Shunmao Monogatari Taotao シュンマオ物語 タオタオ
- Directed by: Yoji Yamada
- Studio: Shochiku Shun Mao Production Committee Tianjin City Craft Art Design Institute
- Released: December 26, 1981
- Runtime: 90 minutes
- Directed by: Shuichi Nakahara Tatsuo Shimamura
- Studio: Shun Mao Tsuchida Production
- Original network: TV Osaka
- Original run: October 7, 1983 – April 9, 1985
- Episodes: 52

= Taotao (TV series) =

Japanese anime television series

 is a Japanese animated series that aired for a total of 52 episodes on TV Osaka. The first series aired from October 7, 1983 through March 30, 1984. A second series with the same title was aired from October 9, 1984 through April 9, 1985.

Prior to the TV series, a feature-length animated film was released on December 26, 1981. It is not specified if the series was intended to be connected with the film and, if so, if the series takes place before the film or after it (e.g. in another realm). Both the film and the TV series were produced as a co-production between China, Japan and Germany, and directed by Shuichi Nakahara and Tatsuo Shimamura.

==Plot==
The series is about the eponymous Taotao, an anthropomorphic panda cub. In the stories, Taotao goes on adventures with his animal friends and listens to the stories of his mother.

==Music==
The theme song of the series was composed by the Czech composer Karel Svoboda.

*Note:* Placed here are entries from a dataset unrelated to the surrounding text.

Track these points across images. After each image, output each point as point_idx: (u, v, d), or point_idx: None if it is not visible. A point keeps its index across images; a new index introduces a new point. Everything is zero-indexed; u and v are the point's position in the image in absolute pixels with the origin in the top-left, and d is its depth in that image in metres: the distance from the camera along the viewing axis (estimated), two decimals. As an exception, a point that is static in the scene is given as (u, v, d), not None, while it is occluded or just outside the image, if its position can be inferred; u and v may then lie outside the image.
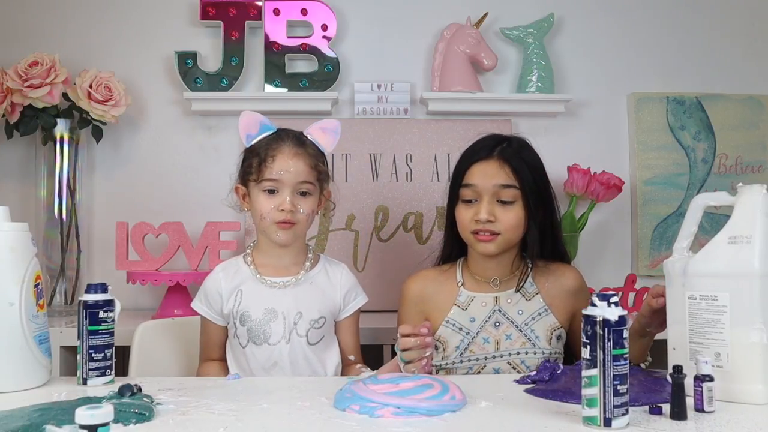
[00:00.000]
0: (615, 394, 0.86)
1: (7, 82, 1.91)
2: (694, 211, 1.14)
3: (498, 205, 1.35)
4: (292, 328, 1.35)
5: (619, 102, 2.27)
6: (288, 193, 1.34)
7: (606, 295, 0.89)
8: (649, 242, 2.22)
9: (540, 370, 1.16)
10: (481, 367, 1.36)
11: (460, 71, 2.12)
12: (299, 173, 1.34)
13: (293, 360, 1.34)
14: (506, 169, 1.36)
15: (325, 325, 1.38)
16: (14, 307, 1.09)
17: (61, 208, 2.01)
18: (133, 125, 2.17)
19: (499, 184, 1.35)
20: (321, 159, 1.40)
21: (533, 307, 1.39)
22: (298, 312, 1.36)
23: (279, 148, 1.35)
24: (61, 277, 1.99)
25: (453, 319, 1.39)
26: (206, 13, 2.12)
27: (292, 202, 1.33)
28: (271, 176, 1.34)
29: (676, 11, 2.28)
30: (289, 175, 1.34)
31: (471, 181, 1.37)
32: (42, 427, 0.85)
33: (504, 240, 1.36)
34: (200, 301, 1.41)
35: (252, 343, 1.35)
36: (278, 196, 1.34)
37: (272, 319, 1.35)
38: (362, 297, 1.46)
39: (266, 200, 1.35)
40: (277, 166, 1.34)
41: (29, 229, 1.15)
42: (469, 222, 1.37)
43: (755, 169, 2.24)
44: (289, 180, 1.34)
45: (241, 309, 1.36)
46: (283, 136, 1.38)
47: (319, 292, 1.39)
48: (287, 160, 1.34)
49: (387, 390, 0.97)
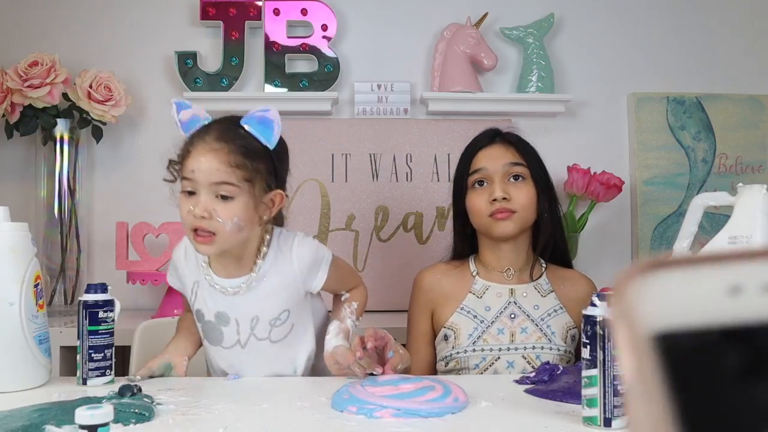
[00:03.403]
0: (615, 394, 0.86)
1: (7, 82, 1.91)
2: (694, 211, 1.14)
3: (510, 184, 1.37)
4: (249, 333, 1.22)
5: (619, 102, 2.27)
6: (203, 195, 1.12)
7: (606, 295, 0.89)
8: (649, 242, 2.22)
9: (539, 370, 1.16)
10: (495, 358, 1.34)
11: (460, 71, 2.12)
12: (212, 172, 1.11)
13: (251, 363, 1.24)
14: (512, 150, 1.40)
15: (291, 315, 1.23)
16: (14, 307, 1.09)
17: (61, 208, 2.01)
18: (133, 125, 2.17)
19: (509, 162, 1.38)
20: (256, 155, 1.14)
21: (549, 304, 1.40)
22: (254, 317, 1.21)
23: (196, 143, 1.14)
24: (61, 277, 1.99)
25: (468, 306, 1.39)
26: (206, 13, 2.12)
27: (205, 207, 1.11)
28: (185, 174, 1.14)
29: (676, 11, 2.28)
30: (201, 174, 1.12)
31: (479, 165, 1.39)
32: (42, 427, 0.85)
33: (520, 218, 1.37)
34: (171, 275, 1.33)
35: (207, 341, 1.26)
36: (194, 199, 1.13)
37: (224, 324, 1.22)
38: (327, 257, 1.26)
39: (183, 202, 1.14)
40: (192, 163, 1.13)
41: (29, 229, 1.15)
42: (484, 206, 1.37)
43: (755, 169, 2.24)
44: (202, 180, 1.12)
45: (196, 305, 1.26)
46: (211, 126, 1.16)
47: (274, 288, 1.22)
48: (199, 156, 1.12)
49: (386, 392, 0.97)
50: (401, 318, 1.58)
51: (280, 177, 1.21)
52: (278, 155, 1.19)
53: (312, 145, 2.13)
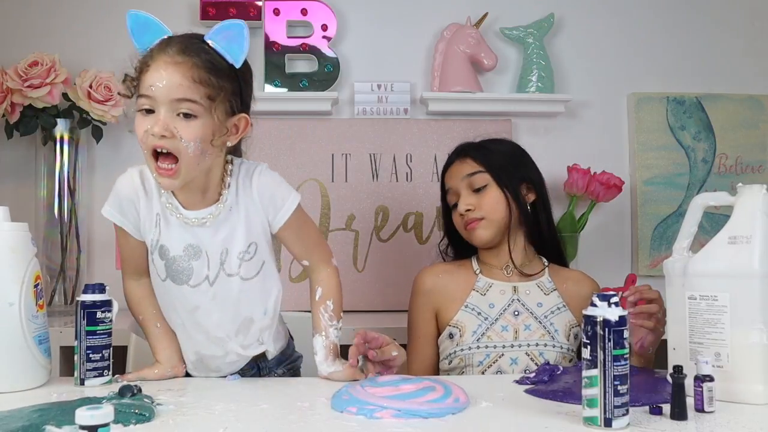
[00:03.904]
0: (615, 394, 0.86)
1: (7, 82, 1.91)
2: (694, 211, 1.14)
3: (474, 195, 1.44)
4: (219, 268, 1.15)
5: (619, 102, 2.27)
6: (162, 113, 1.05)
7: (606, 295, 0.89)
8: (649, 242, 2.22)
9: (540, 371, 1.16)
10: (499, 355, 1.35)
11: (460, 71, 2.12)
12: (173, 88, 1.04)
13: (219, 303, 1.16)
14: (468, 161, 1.46)
15: (258, 250, 1.17)
16: (14, 307, 1.09)
17: (61, 208, 2.01)
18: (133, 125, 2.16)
19: (465, 175, 1.45)
20: (221, 72, 1.08)
21: (552, 301, 1.41)
22: (223, 249, 1.15)
23: (156, 56, 1.07)
24: (61, 277, 1.99)
25: (472, 304, 1.40)
26: (206, 13, 2.12)
27: (165, 125, 1.04)
28: (143, 91, 1.06)
29: (677, 11, 2.28)
30: (161, 90, 1.04)
31: (447, 185, 1.49)
32: (42, 427, 0.85)
33: (489, 222, 1.42)
34: (112, 206, 1.18)
35: (170, 281, 1.16)
36: (152, 117, 1.06)
37: (194, 257, 1.14)
38: (293, 196, 1.19)
39: (140, 121, 1.07)
40: (152, 77, 1.05)
41: (29, 229, 1.15)
42: (459, 221, 1.47)
43: (755, 169, 2.24)
44: (162, 96, 1.04)
45: (161, 241, 1.15)
46: (171, 40, 1.09)
47: (241, 218, 1.16)
48: (160, 70, 1.05)
49: (387, 393, 0.97)
50: (401, 318, 1.58)
51: (245, 101, 1.13)
52: (243, 75, 1.12)
53: (312, 145, 2.13)
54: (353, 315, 1.89)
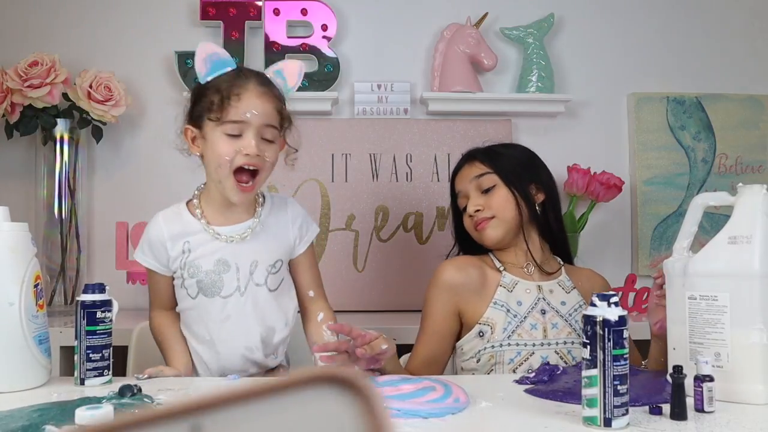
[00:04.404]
0: (615, 394, 0.86)
1: (7, 82, 1.91)
2: (694, 211, 1.14)
3: (482, 196, 1.43)
4: (248, 279, 1.26)
5: (619, 102, 2.27)
6: (252, 136, 1.19)
7: (606, 295, 0.89)
8: (649, 242, 2.22)
9: (540, 371, 1.16)
10: (530, 353, 1.34)
11: (460, 71, 2.12)
12: (266, 115, 1.20)
13: (248, 312, 1.26)
14: (476, 164, 1.46)
15: (282, 267, 1.30)
16: (14, 307, 1.09)
17: (61, 208, 2.01)
18: (133, 125, 2.17)
19: (473, 177, 1.44)
20: (284, 102, 1.26)
21: (573, 300, 1.41)
22: (254, 261, 1.26)
23: (244, 86, 1.20)
24: (61, 277, 1.99)
25: (500, 300, 1.37)
26: (206, 13, 2.12)
27: (258, 147, 1.19)
28: (237, 117, 1.19)
29: (676, 11, 2.28)
30: (256, 117, 1.19)
31: (457, 189, 1.49)
32: (42, 427, 0.85)
33: (498, 221, 1.40)
34: (143, 252, 1.29)
35: (202, 296, 1.26)
36: (242, 140, 1.19)
37: (224, 271, 1.25)
38: (314, 227, 1.36)
39: (227, 144, 1.19)
40: (243, 105, 1.18)
41: (29, 229, 1.15)
42: (469, 223, 1.45)
43: (755, 169, 2.24)
44: (256, 122, 1.19)
45: (189, 260, 1.25)
46: (247, 73, 1.23)
47: (271, 235, 1.29)
48: (254, 99, 1.19)
49: (386, 393, 0.97)
50: (401, 318, 1.58)
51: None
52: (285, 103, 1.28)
53: (312, 145, 2.13)
54: (353, 315, 1.89)
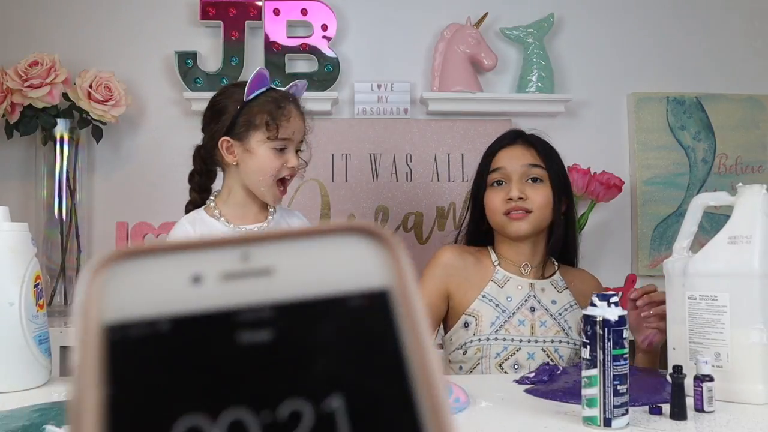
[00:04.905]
0: (615, 394, 0.86)
1: (7, 82, 1.91)
2: (694, 211, 1.14)
3: (527, 185, 1.39)
4: None
5: (619, 102, 2.27)
6: (291, 152, 1.37)
7: (606, 295, 0.89)
8: (649, 242, 2.22)
9: (539, 371, 1.16)
10: (516, 349, 1.35)
11: (460, 71, 2.12)
12: (302, 134, 1.40)
13: None
14: (532, 152, 1.42)
15: None
16: (14, 307, 1.08)
17: (61, 208, 2.01)
18: (133, 125, 2.17)
19: (527, 164, 1.40)
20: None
21: (565, 299, 1.42)
22: None
23: (290, 109, 1.37)
24: (61, 277, 1.99)
25: (490, 294, 1.38)
26: (206, 13, 2.12)
27: (295, 161, 1.38)
28: (285, 135, 1.35)
29: (676, 11, 2.28)
30: (298, 135, 1.38)
31: (499, 164, 1.42)
32: (42, 427, 0.85)
33: (535, 218, 1.38)
34: None
35: None
36: (285, 155, 1.37)
37: None
38: None
39: (275, 158, 1.35)
40: (291, 125, 1.36)
41: (29, 229, 1.15)
42: (500, 204, 1.39)
43: (755, 169, 2.24)
44: (297, 139, 1.38)
45: None
46: (287, 95, 1.41)
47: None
48: (298, 120, 1.38)
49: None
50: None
51: None
52: None
53: (312, 145, 2.13)
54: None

==International broadcast==
Taotao has been shown in Finnish on the Yleisradio channels, where it was narrated by Inkeri Wallenius, and in Austria in German by ORF.

The series was also broadcast in Israel where it was dubbed into Hebrew. The theme song for the Hebrew dub was sung by Ilanit. In Greece, the series was broadcast in the 1980s on ERT1. In the late 1980s, it was broadcast in Afrikaans in South Africa. It was also broadcast in the early 1990s multiple times as تاو' تاو' in the Arab world.

The series was also broadcast in Albania in the late 1980s and early 1990s. Meanwhile, Albania's communist prime minister Adil Çarçani was informally referred to as Tao Tao by Albanian dissidents during the protests leading to the fall of communism in Albania.

The series has been broadcast in French Canada on Télévision de Radio-Canada, where it was dubbed into Quebec French, and in France, it aired from 1987 on FR3. The series also aired on Portuguese TV in 1987. In Serbia, the film was released on DVD in 2007 through City Records and Dexin Film. The Serbian dub was released by Studio Mirijus.

In 1992, as part of a collaboration with CFI in France, Vietnam Television broadcast the series in Vietnamese as part of their children's program Những bông hoa nhỏ.

==DVDs==
- Taotao 1–4
  - Story about a crow who wanted to look like a woodpecker
  - Story about a rabbit who beat a lion
  - Story about a self-righteous snake
  - Story about three puffy frog sisters
- Taotao 5–8
  - Story about a crocodile king and his sick wife
  - Story about a rabbit who started a big rumour
  - Story about a white camel
  - Story about a careful bat
- Taotao 9–12
  - Story about a vain vulture
  - Story about a birds' moving day
  - Story about a small fish's adventure
  - Story about a fairies' wedding party
- Taotao 13–16
  - Story about unusual friends
  - Story about a difficult problem that troubled a mouse
  - Story about a selfish weather vane
  - Story about a discontent butterfly
- Taotao 17–21
  - Story about three little pigs
  - Story about a zebra
  - Story about a rainbow bird
  - Story about a small dog and a big bone
  - Story about a babbling turtle
- Taotao 22–26
  - Story about an ugly duckling
  - Story about an owl and the north wind
  - Story about a cat in boots
  - Story about the gift of a fish
  - Story about some missing fairies

==In popular culture==
The Finnish band Guava published the Taotao theme song as a single in 2003.